The next day, put the preferment in the bowl of a stand mixer. Add all the remaining ingredients, except the butter and oil. Knead on low speed using a dough hook for 5 minutes. Scrape down the side, add the butter and knead for another 10 minutes, or until the dough is very elastic, scraping down the side of the bowl every 2 minutes.
To make a loaf, when the dough is ready, scrape down the side of the bowl again, then cover and leave to rest in a warm place for 1 hour, or until doubled in size. (To make rolls, skip to step 12.)
- Turn the dough out onto a clean work surface and divide into three even pieces. Form each piece into a smooth ball, then cover and leave to rest for 20 minutes.
- Meanwhile, lightly grease a 2.8 litre (95 fl oz) lidded loaf tin with oil.
- Lightly flour your work surface. Turn one rested dough ball over onto the work surface so the smooth side faces down. Using your hands or a rolling pin, stretch the dough to roughly the size of an A4 sheet of paper, or about 20 cm x 30 cm (8 in x 12 in). Fold the left side of the dough over two-thirds of the dough. Press down to remove any large air bubbles, then fold the right side all the way over to the left edge.
- Take the top of the dough with both hands, then tightly roll from top to bottom to create a log. Seal the excess dough by pinching it together, then place, seal-side down, in the loaf tin. Repeat with the remaining two dough balls.
- Slide the lid on the loaf tin and leave in a warm place for 1 hour, or until the dough has doubled in size.
- When ready to cook, preheat the oven to 180°C (350°F). Bake the bread for 20 minutes, then turn the oven down to 165°C (330°F) and bake for another 15 minutes.
- Remove the loaf tin from the oven, carefully remove the lid and turn the loaf out onto a cooling rack. Allow to cool for 30 minutes before slicing.
- If using the bread for sando, use it within 2 days. It will be fine as toast for up to 5 days.

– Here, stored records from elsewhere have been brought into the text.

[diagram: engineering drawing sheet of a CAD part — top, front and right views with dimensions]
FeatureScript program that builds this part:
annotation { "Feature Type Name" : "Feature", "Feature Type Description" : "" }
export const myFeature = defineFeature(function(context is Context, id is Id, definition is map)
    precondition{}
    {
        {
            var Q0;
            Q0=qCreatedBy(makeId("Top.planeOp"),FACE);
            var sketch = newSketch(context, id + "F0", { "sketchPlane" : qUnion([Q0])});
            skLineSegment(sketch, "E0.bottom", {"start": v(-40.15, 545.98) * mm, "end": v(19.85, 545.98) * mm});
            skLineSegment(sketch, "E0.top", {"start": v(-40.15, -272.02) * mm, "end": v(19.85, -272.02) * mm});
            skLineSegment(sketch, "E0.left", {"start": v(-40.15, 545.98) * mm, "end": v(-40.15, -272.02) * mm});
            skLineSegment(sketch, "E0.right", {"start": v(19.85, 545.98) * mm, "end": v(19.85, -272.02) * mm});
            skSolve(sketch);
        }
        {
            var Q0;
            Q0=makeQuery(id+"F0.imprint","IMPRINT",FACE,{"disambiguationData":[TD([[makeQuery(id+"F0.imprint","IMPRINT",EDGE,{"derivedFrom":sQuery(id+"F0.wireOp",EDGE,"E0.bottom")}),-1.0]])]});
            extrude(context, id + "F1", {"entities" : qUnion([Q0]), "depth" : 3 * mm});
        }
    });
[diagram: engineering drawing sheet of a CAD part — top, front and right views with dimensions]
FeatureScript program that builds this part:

- To make rolls instead of a loaf, after step 2, punch the dough down and shape into 12 evenly sized rolls. Place on a baking paper-lined tray, leaving a 10 cm (4 in) space between each roll. Cover the tray with plastic wrap and let rest for 30 minutes to 1 hour or until doubled in size.
- Meanwhile, preheat the oven to 200°C (400°F).

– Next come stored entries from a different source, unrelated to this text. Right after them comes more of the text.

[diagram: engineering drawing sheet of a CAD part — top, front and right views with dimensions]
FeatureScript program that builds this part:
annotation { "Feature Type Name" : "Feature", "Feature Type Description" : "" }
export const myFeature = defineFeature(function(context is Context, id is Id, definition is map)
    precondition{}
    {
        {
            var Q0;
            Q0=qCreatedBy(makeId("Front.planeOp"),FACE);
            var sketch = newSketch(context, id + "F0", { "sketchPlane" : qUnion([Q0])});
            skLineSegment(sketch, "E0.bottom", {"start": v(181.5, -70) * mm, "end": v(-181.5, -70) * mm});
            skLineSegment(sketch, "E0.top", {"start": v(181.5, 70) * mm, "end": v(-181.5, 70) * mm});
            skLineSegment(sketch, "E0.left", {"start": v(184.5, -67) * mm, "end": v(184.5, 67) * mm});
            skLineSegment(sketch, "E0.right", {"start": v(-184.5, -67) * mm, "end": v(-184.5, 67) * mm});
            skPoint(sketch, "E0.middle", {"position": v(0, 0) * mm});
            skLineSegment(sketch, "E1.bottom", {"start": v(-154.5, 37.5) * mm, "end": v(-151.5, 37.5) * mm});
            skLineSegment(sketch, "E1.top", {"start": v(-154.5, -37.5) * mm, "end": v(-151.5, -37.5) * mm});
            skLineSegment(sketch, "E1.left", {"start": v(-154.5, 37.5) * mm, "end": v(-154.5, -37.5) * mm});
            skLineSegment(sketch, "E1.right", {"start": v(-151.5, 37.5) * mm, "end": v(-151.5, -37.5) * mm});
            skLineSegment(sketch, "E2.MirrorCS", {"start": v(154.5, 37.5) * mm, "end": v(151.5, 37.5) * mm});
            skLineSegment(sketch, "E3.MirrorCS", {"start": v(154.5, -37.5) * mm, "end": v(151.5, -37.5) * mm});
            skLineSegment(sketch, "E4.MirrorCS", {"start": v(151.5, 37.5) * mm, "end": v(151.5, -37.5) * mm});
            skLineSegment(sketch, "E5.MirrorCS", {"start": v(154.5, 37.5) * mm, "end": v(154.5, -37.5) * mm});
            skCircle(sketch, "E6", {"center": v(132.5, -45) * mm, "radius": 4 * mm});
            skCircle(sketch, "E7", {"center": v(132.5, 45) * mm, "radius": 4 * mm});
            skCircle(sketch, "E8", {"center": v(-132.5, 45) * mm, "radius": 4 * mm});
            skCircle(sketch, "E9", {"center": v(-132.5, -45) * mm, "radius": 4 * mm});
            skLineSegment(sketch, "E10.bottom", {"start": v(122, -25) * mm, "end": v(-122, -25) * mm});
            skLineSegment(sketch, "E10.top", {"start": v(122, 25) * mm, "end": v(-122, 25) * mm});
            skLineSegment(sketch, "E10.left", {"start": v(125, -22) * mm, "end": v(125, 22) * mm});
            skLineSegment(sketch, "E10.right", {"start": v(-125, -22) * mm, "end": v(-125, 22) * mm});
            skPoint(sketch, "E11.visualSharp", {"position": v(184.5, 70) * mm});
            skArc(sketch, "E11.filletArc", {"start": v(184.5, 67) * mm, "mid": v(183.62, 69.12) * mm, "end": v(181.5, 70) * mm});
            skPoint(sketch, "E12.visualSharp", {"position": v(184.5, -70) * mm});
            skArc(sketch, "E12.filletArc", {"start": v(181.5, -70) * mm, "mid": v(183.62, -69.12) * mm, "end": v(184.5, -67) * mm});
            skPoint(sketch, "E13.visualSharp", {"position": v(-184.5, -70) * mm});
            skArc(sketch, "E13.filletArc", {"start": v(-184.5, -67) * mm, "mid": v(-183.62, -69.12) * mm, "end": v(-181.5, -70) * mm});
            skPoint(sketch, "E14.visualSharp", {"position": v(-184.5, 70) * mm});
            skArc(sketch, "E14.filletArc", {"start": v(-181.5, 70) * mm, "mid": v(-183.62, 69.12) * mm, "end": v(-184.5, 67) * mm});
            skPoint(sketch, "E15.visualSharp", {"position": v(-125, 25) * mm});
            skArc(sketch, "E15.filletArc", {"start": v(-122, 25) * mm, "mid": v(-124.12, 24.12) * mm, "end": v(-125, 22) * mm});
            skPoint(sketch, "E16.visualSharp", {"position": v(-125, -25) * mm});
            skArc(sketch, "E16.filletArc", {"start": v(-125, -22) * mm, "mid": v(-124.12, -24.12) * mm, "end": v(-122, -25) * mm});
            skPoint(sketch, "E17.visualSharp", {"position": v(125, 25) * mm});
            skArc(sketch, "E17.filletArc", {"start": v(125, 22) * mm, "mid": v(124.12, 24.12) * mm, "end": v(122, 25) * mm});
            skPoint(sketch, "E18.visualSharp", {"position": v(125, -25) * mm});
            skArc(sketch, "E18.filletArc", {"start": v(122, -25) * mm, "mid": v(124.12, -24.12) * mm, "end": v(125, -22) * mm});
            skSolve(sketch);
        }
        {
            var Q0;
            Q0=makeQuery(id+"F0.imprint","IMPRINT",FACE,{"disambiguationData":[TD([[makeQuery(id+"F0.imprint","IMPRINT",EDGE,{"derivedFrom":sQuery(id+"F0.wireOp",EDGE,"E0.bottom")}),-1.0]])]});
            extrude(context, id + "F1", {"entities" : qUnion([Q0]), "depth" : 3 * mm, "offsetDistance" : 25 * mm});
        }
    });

- In a small bowl, beat 1 egg yolk with 2 tablespoons of milk to make an egg wash.
- Pour 250ml (1 cup) of water into a metal baking tin and place on the bottom of the oven. Brush the tops of the rolls with the egg wash and bake for 15 minutes, or until the rolls sound hollow when tapped. Transfer to a wire rack and allow to cool before using. The rolls will keep for up to 5 days.
NAPORITAN PAN
NAPOLETANA ROLLS
SERVES 4
This is a twist on the Yakisoba roll (above), this time featuring spaghetti napoletana, a yōshoku (Western-style) favourite in Japan.
- 4 Milk bread rolls (page 216) [see Yakisoba recipe] or store-bought mini hot dog rolls
- 1 tablespoon unsalted butter or margarine, softened
- 200 g (7 oz) dried spaghetti
- 1 tablespoon olive oil
- ½ onion, finely chopped
- 1 garlic clove, finely sliced
- 125 ml (½ cup) tomato ketchup
- 125 ml (½ cup) tomato passata (pureed tomatoes)
- chopped parsley, to garnish
- Split the bread rolls in half and spread with the butter. Meanwhile, cook the pasta according to the instructions on the packet, then drain.
- Heat the olive oil in a large frying pan over medium heat, then add the onion and garlic and cook until soft. Stir in the ketchup and passata. Add the cooked spaghetti to the frying pan and mix well. Divide the spaghetti napoletana between the rolls and top with parsley.
Note
The napoletana rolls can be – and are usually – served cold.